# WANTED: Volunteers to help out at Burghley



## t7 (Nov 2, 2002)

We want to make Burghley as fun a meet as possible but to do so we need help and support from you - the members of the TTOC.

If you can spare any time either before Burghley or on the 13th itself then please post or IM me.

We are stilll looking for help with the following:

* Organising and running a Scalextric competition (prize - the Scalextric!)
* Judging the concourse competition 
* Inviting some more exhibitors and liasing with them on the day
* Organising hire and set up of equipment (generator,PA)

I can offer all volunteers on the day an exclusive customised Burghley 2003 polo shirt as an incentive... ;D

Hope to hear from you guys soon...

Louise


----------



## vernan (May 27, 2002)

You have IM


----------



## jampott (Sep 6, 2003)

Lou

Would like to do *something* if I can, but pressures of work are immense at the moment... 

Have contract renewal in the bag, so at least will still be in gainful employment (and have TT) in July, but that does mean I'm really short of time to help....

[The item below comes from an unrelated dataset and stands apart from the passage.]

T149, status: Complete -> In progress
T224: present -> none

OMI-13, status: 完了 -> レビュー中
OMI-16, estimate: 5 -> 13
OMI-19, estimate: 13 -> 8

Hopefully after next week (ie after 1st week of June) things will have settled down somewhat, but I don't have free time well into June (in fact I'm having to cancel my Interpro slot due to work commitments!)

But contact me directly if there is anything I can help with.... Happy to be a "before and after" test for a wheel washer *lol*


----------



## R6B TT (Feb 25, 2003)

Louise,
I'll do something - could do the Exhibitor chivvying as I can start that when I am in Paris next week via email.
Let me know who etc
Rob


----------



## moley (May 14, 2002)

Hi Louise,

After your "revelation" ;D with the PMR446 radios, I can certainly offer all 4 (with new batteries :-[) if it would help to co-ordinate things.

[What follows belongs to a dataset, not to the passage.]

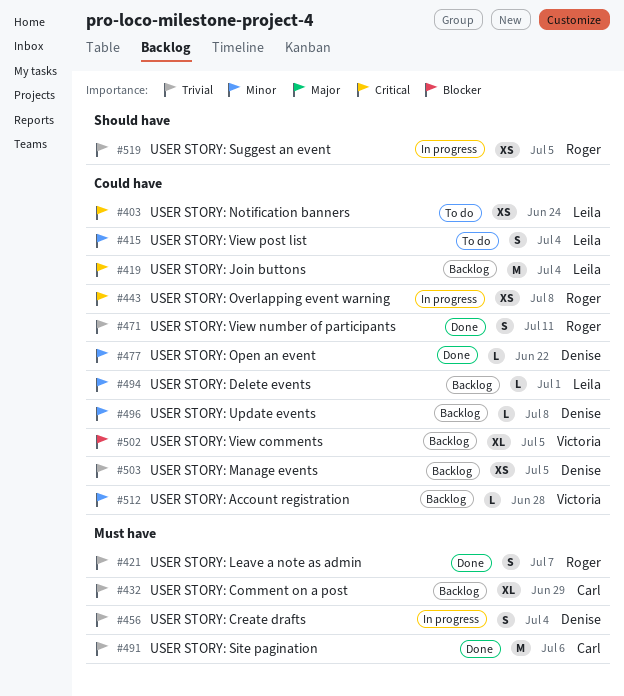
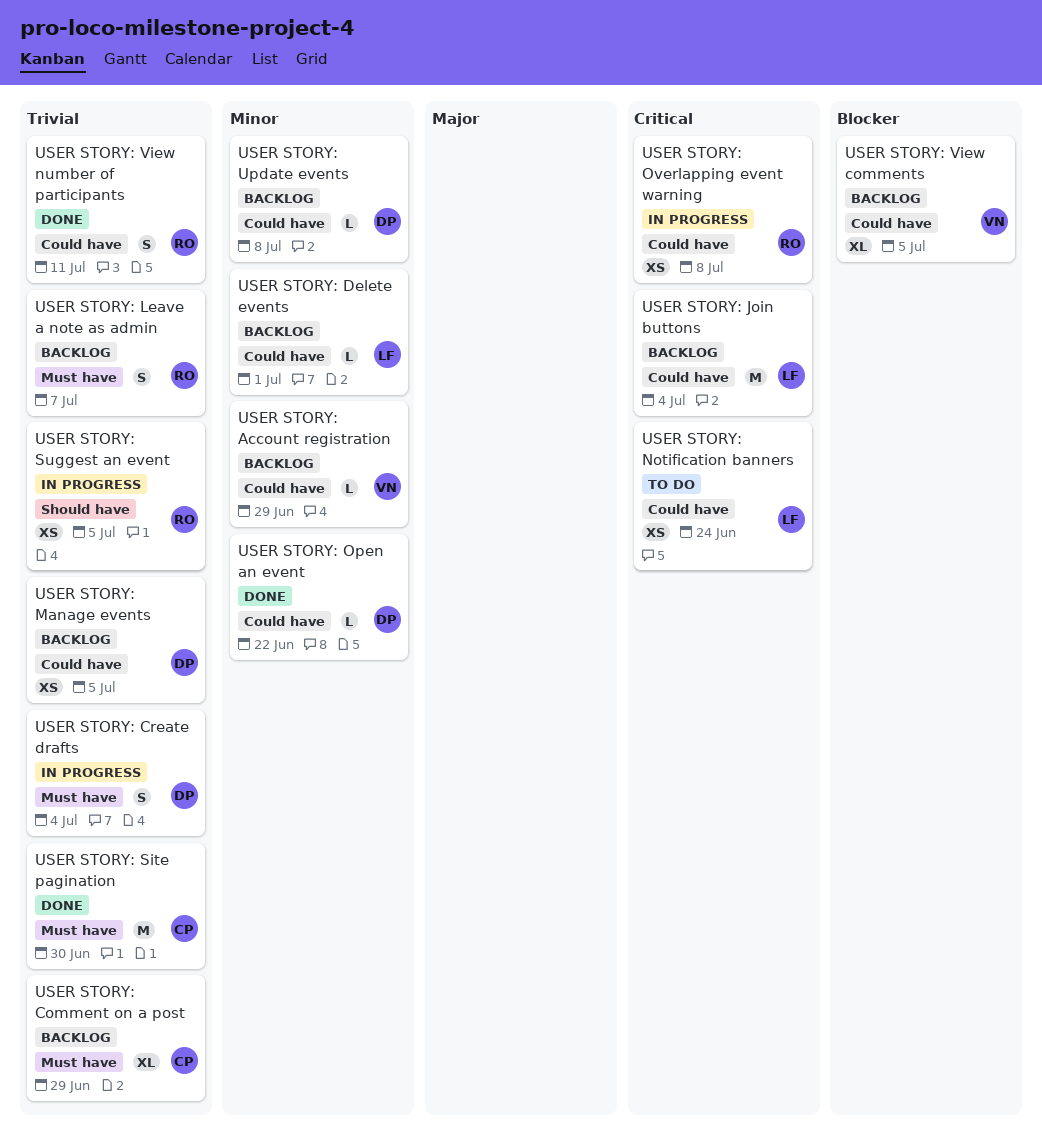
USER STORY: Account registration, due: Jun 28 -> Jun 29
USER STORY: Leave a note as admin, status: Done -> Backlog
USER STORY: Site pagination, due: Jul 6 -> Jun 30
USER STORY: View post list: present -> none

Time is a different matter though :

Moley


----------



## t7 (Nov 2, 2002)

Wow - chaps thanks v much!

Tim - if you can help on the day that would be much appreciated - how about set up and organising a Scalextrix comp?

Rob - thanks will send you the "exhibitor invite" as soon as it's ready - in the meantime do you know anything about generators/PA systems? We need someone to organise hire/setup and return of one for Burghley... :

Moley - thanks v much! We were discussing at yesterdays committee meeting and would defn like to borrow your radios. Dave (TTShop) has four as well so that should allow us to keep in touch onthe day.

L


----------



## R6B TT (Feb 25, 2003)

Louise,
I know feck all about Generators / PA Systems but do know it won't be a smart idea to transport one from Marlow. Suggest a local person would be best for that kind of thing. I think HSS hire that sort of stuff but make sure we have insurance cover on it as if it gets nicked (and things like that do!) 
Rob


----------



## R6B TT (Feb 25, 2003)

Oh and on the Concours can I nominaTTe Graham Love-iTT as he won last time so knows what to look for and has paid his mortgage off so can fund the prizes!
Rob


----------



## t7 (Nov 2, 2002)

Rob you have IM.

Anyone else want to help out?

Louise ;D


----------